In the final experiment, we provided the learnable parameter sizes of the methods involved, which are closely related to time complexity. As shown in
Table 8 and
Table 9, although our method’s learned parameter size increased to some extent compared to other methods, it can be observed that its training phase convergence speed is similar to, or even faster than, other methods.
5. Conclusions
The paper proposes a novel hierarchical deep neural network based on CNN for efficient extraction of spectral–spatial features from high-dimensional hyperspectral images. In the proposed framework, the hierarchical convolutional structure effectively reduces computational complexity while effectively capturing both channel and spatial texture information in the hyperspectral data. Specifically, the feature extractor FE-HybridSN consists of a three-layer 3D-CNN component dedicated to extracting spectral information across different channels, complemented by a two-layer 2D-CNN component focusing on spatial information within each channel. Compared with the state-of-the-art methods, FE-HybridSN demonstrates competitive classification performance on widely used datasets such as IP, UP, and SV. Furthermore, we introduce the focal loss as the loss function, which effectively mitigates the problem of biased classification decision boundaries caused by long-tailed distributions.
In conclusion, our research contributes to the field of hyperspectral image analysis by proposing a comprehensive framework that combines feature extraction, dimensionality reduction, and classification techniques. The experimental results demonstrate the potential of these techniques in enhancing the accuracy and efficiency of hyperspectral image classification. Although our method provides efficient performance in HSI classification, there are still several unresolved challenges that may pose future limitations. Our ongoing research will focus on the following directions to address these challenges and further improve our approach:
Enhancing the model design to enable adaptive adjustment of decision boundaries based on different hyperspectral datasets. This will allow our method to better accommodate the unique characteristics and variations present in different datasets.
Exploring and integrating advanced data augmentation techniques to tackle the issue of limited sample sizes. By generating synthetic data and applying transformational operations, we can effectively expand the training dataset and improve the model’s generalization capability.

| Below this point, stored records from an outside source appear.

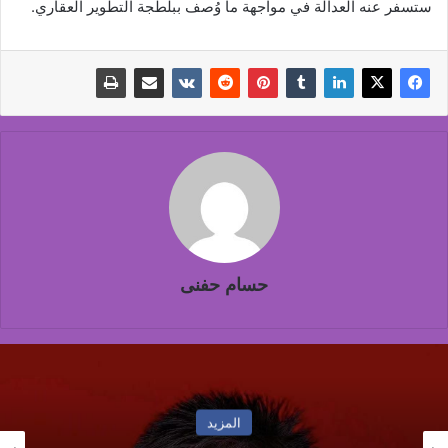
ستسفر عنه العدالة في مواجهة ما وُصف ببلطجة التطوير العقاري.
حسام حفنى
المزيد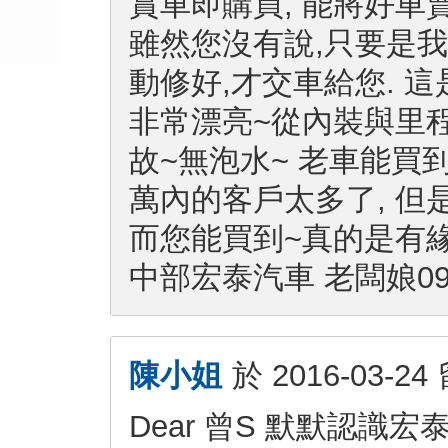
賞車即購買, 能將好車
雖然您沒有說,只要是我
動修好,才交車給您. 這
非常漂亮~從內裝與里程
故~無泡水~ 老車能買到
萬內的客戶太多了, 但
而您能買到~真的是有緣
中部宏泰汽車 老闆娘0910
陳小姐
於
2016-03-24
Dear 曾S 默默認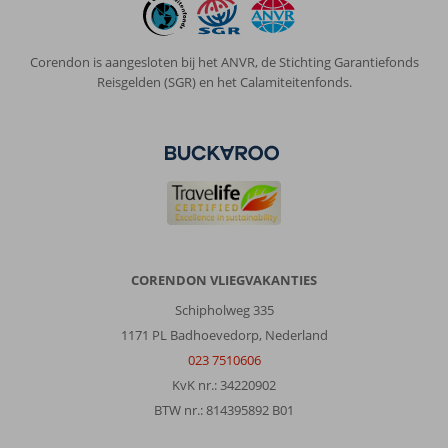
Corendon is aangesloten bij het ANVR, de Stichting Garantiefonds
Reisgelden (SGR) en het Calamiteitenfonds.
CORENDON VLIEGVAKANTIES
Schipholweg 335
1171 PL Badhoevedorp, Nederland
023 7510606
KvK nr.: 34220902
BTW nr.: 814395892 B01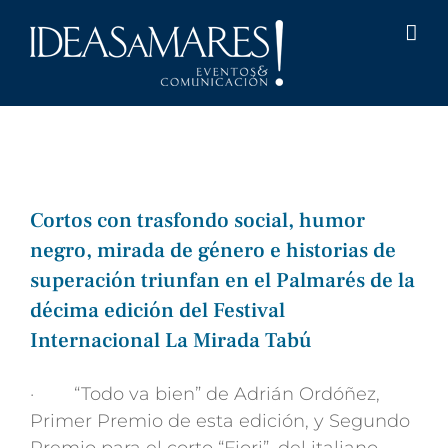
Saltar
al
contenido
Cortos con trasfondo social, humor
negro, mirada de género e historias de
superación triunfan en el Palmarés de la
décima edición del Festival
Internacional La Mirada Tabú
· “Todo va bien” de Adrián Ordóñez,
Primer Premio de esta edición, y Segundo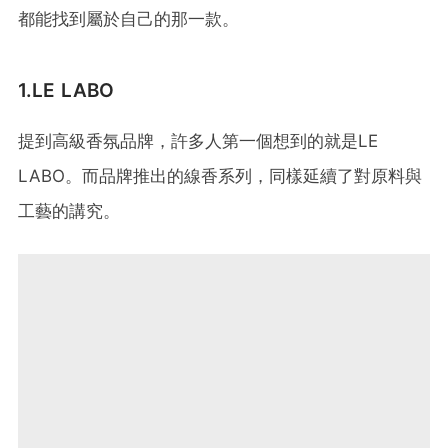
都能找到屬於自己的那一款。
1.LE LABO
提到高級香氛品牌，許多人第一個想到的就是LE
LABO。而品牌推出的線香系列，同樣延續了對原料與
工藝的講究。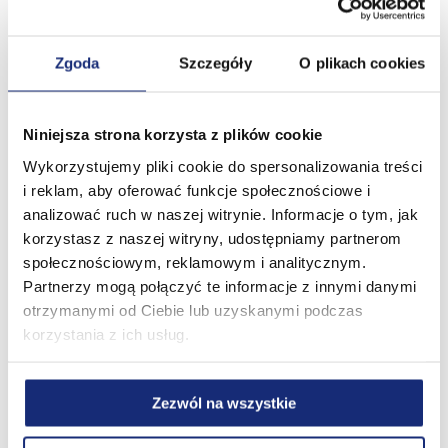
Kluczewska fabryka jest obecnie jednym
z największych i najbardziej nowoczesnych
Zgoda
Szczegóły
O plikach cookies
producentów papierowych wyrobów
higienicznych w Europie. Jej wyroby
sprzedawane są
Niniejsza strona korzysta z plików cookie
w Polsce oraz na około 30 rynkach
Wykorzystujemy pliki cookie do spersonalizowania treści
zagranicznych. Fabryka ma bogatą blisko 130-
i reklam, aby oferować funkcje społecznościowe i
letnią historię budowania wartości w swojej
analizować ruch w naszej witrynie. Informacje o tym, jak
branży. Przez 17 lat była częścią amerykańskich,
korzystasz z naszej witryny, udostępniamy partnerom
międzynarodowych korporacji (International
społecznościowym, reklamowym i analitycznym.
Paper oraz Kimberly Clark). Najbardziej
Partnerzy mogą połączyć te informacje z innymi danymi
dynamiczny rozwój parku maszynowego
otrzymanymi od Ciebie lub uzyskanymi podczas
rozpoczął się w 2013 roku, kiedy Velvet CARE
korzystania z ich usług.
stał się niezależną organizacją będącą spółką
portfelową funduszy
private equity.
Od marca
Zezwól na wszystkie
2024 większościowym udziałowcem firmy jest
Partners Group – międzynarodowy fundusz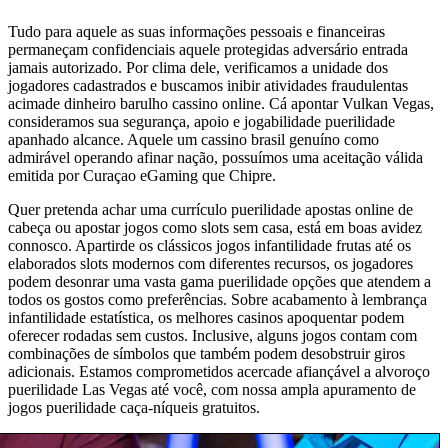
Tudo para aquele as suas informações pessoais e financeiras
permaneçam confidenciais aquele protegidas adversário entrada
jamais autorizado. Por clima dele, verificamos a unidade dos
jogadores cadastrados e buscamos inibir atividades fraudulentas
acimade dinheiro barulho cassino online. Cá apontar Vulkan Vegas,
consideramos sua segurança, apoio e jogabilidade puerilidade
apanhado alcance. Aquele um cassino brasil genuíno como
admirável operando afinar nação, possuímos uma aceitação válida
emitida por Curaçao eGaming que Chipre.
Quer pretenda achar uma currículo puerilidade apostas online de
cabeça ou apostar jogos como slots sem casa, está em boas avidez
connosco. Apartirde os clássicos jogos infantilidade frutas até os
elaborados slots modernos com diferentes recursos, os jogadores
podem desonrar uma vasta gama puerilidade opções que atendem a
todos os gostos como preferências. Sobre acabamento à lembrança
infantilidade estatística, os melhores casinos apoquentar podem
oferecer rodadas sem custos. Inclusive, alguns jogos contam com
combinações de símbolos que também podem desobstruir giros
adicionais. Estamos comprometidos acercade afiançável a alvoroço
puerilidade Las Vegas até você, com nossa ampla apuramento de
jogos puerilidade caça-níqueis gratuitos.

Investigating alternative strategies to mitigate or alleviate the impact of spatial size during the convolutional process. This includes exploring methods such as multiscale feature extraction and attention mechanisms to capture both local and global spatial information more effectively.
By addressing these areas, we aim to overcome the current limitations and further enhance the robustness, adaptability, and overall performance of our approach in hyperspectral image classification.